All-American: 45 American Men on Being Muslim
Edited by Wajahat Ali & Zahra T. Suratwala. White Cloud (PGW, dist.), $16.95 trade paper (238p) ISBN 978-1-935952-59-6

This latest volume in the I Speak for Myself series offers short, readable, personal essays by 45 men on being Muslim in America. Some were born into the faith, others converted, and they are an amazing variety of ethnicities and races. But they are all self-aware, happy with their faith, and as American as every other New York Yankees fan or kid who grew up with Teenage Mutant Ninja Turtles. These men have followed different faith journeys, and their stories introduce readers to the diverse branches within Islam. This simple, friendly, and necessary book belongs on high school and public library shelves. Would it could be required reading for the half of Americans who have an unfavorable view of Islam. (June)


If you care about getting authentic voices out into the national conversation about Islam that showcase the diversity of Islam in America, please pick yourself up a copy and spread the word!


  • Mustafa Howard

    The only problem with such a book is that it ignores the plight of many converts: we have no community, particularly white American men. The immigrant Muslims are so busy enjoying life in America and fighting over who will rule the masjid that they don’t have time to think about real issues.

    Most Americans enter Islam by leaving our families, friends, and living counter-culture to our society. We don’t fit in with Arabic or Urdu speakers, and the Arabic and Urdu speakers quite frankly don’t care. They have their communities. Meanwhile, 85% of American converts end-up leaving the community, and no one cares. So, until the immigrant “muslims” decide to get serious about implementing Islam and thinking about something beside themselves, there won’t be much expansion of Islam into the American population. Then, they will have to answer to Allah why they did not fulfill their purpose, which is to open the door of Islam for all of humanity.

    • Svend White

      Thanks for the great comment, Mustafa. As I know only too well, having grown up feeling out of place in some mosques, you’re right. I don’t have much good to say about the way a lot of mosques are run–though it should be kept in mind that this isn’t something sinister; it’s human nature to be clannish and insular, as you discover in ANY expat community–and for that reason generally prefer (non-Salafi) black mosques. Black Muslims understand that mosques need to be havens for the marginalized, like the black churches they often grew up in.
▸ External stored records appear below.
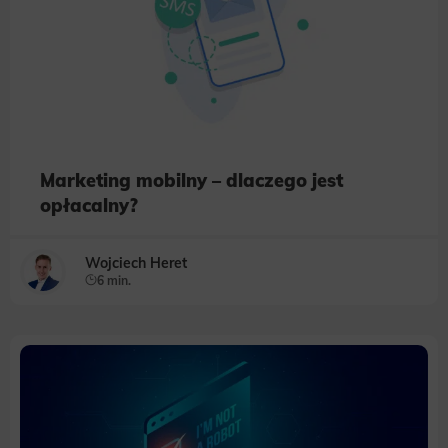
Scope responsible for displaying personalized ads that may be of interest to the user based on browsing history and
habits and demographic criteria. Also, third-party files that, in conjunction with files installed while browsing other
websites, profile the user, providing him or her with the marketing, advertising and retargeting content deemed most
appropriate.
Marketing mobilny – dlaczego jest
opłacalny?
Wojciech Heret
6 min.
      However, things ARE improving. Take a look at the Taleef Collective, for example. This exciting project seems to get what we’re talking about. And, more globally within the American Muslim community, I think there is a widespread awareness that the reins need to be passed over to American-born Muslims if they want to keep the youth engaged. Things are improving, and think the appearance of this book is a sign of that welcome trend.

    • darby

      I think you also have the responsibility of integrating withthe greater Musilm community, and make an effort to introduce yourself , ask for support. If you don’t how is the uma going to know you don’t have a support? It is not easy but it can be done.